**Source document**:
Introduce new template heuristic for triton autotune configs #144985

jataylo · 2025-01-16T18:09:26Z

Initial PR to refactor bulkiness of mm_common to allow for better device-specific specialisation e.g. in #143286 we require large conditionalisation to get ROCm specific optimisations in.

This PR introduces a new file torch/_inductor/template_heuristics.py which implements device specific subclasses for autotune configs:

CPUConfigHeuristic()
CUDAConfigHeuristic()
ROCmConfigHeuristic()
XPUConfigHeuristic()

These subclasses are integrated as part of the InductorChoices class, which will be the interface for the kernel files to access the configs.

The mm_common, mm_plus_mm and conv configurations are implemented in this class, in the future we plan to bring in flex attention configurations also so all of the tuning config logic for templated triton kernels are handled in this file.

cc @voznesenskym @penguinwu @EikanWang @jgong5 @Guobing-Chen @XiaobingSuper @zhuhaozhe @blzheng @wenzhe-nrv @jiayisunx @ipiszy @yf225 @chenyang78 @kadeng @muchulee8 @ColinPeppler @amjames @desertfire @chauhang @aakhundov

pytorch-bot · 2025-01-16T18:09:31Z

🔗 Helpful Links

🧪 See artifacts and rendered test results at hud.pytorch.org/pr/144985

📄 Preview Python docs built from this PR
📄 Preview C++ docs built from this PR
❓ Need help or want to give feedback on the CI? Visit the bot commands wiki or our office hours

Note: Links to docs will display an error until the docs builds have been completed.

❌ 2 New Failures, 8 Pending, 7 Unrelated Failures

As of commit eb7843a with merge base 683178f ():

NEW FAILURES - The following jobs have failed:

inductor-periodic / rocm6_3-py3_10-periodic-dynamo-benchmarks / test (aot_eager_huggingface, 1, 1, linux.rocm.gpu.mi300.2.c1) (gh)
Process completed with exit code 1.
inductor-periodic / rocm6_3-py3_10-periodic-dynamo-benchmarks / test (aot_eager_timm, 2, 2, linux.rocm.gpu.mi300.2.c1) (gh)
Process completed with exit code 1.

FLAKY - The following job failed but was likely due to flakiness present on trunk:

inductor-periodic / rocm6_3-py3_10-periodic-dynamo-benchmarks / test (dynamo_eager_torchbench, 2, 2, linux.rocm.gpu.mi300.2.c1) (gh) (similar failure)
timm_vovnet

BROKEN TRUNK - The following jobs failed but was present on the merge base:

👉 Rebase onto the `viable/strict` branch to avoid these failures

UNSTABLE - The following jobs are marked as unstable, possibly due to flakiness on trunk:

rocm / linux-focal-rocm6.3-py3.10 / test (default, 2, 6, linux.rocm.gpu.2) (gh) (#146432)
test_public_bindings.py::TestPublicBindings::test_correct_module_names
trunk / win-vs2022-cpu-py3 / test (default, 1, 3, lf.windows.4xlarge.nonephemeral) (gh) (#147041)
test_cpp_extensions_jit.py::TestCppExtensionJIT::test_cpp_frontend_module_has_same_output_as_python
trunk / win-vs2022-cuda12.1-py3 / build (gh) (#147042)

**Data segment**:
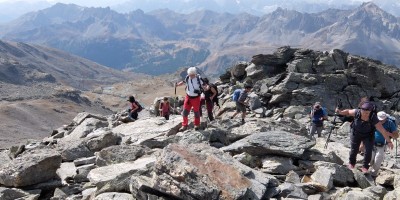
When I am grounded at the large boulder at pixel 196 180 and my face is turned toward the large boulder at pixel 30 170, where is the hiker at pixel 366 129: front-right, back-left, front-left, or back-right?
back-right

**Set of tasks**:
A) According to the pull request, which class will the kernel files use to access the autotune configs?
B) From the pull request text, copy everything from "Introduce new template" down to "XPUConfigHeuristic()".

**Answers to the exercises**:
A) The InductorChoices class.

B)
Introduce new template heuristic for triton autotune configs #144985

jataylo · 2025-01-16T18:09:26Z

Initial PR to refactor bulkiness of mm_common to allow for better device-specific specialisation e.g. in #143286 we require large conditionalisation to get ROCm specific optimisations in.

This PR introduces a new file torch/_inductor/template_heuristics.py which implements device specific subclasses for autotune configs:

CPUConfigHeuristic()
CUDAConfigHeuristic()
ROCmConfigHeuristic()
XPUConfigHeuristic()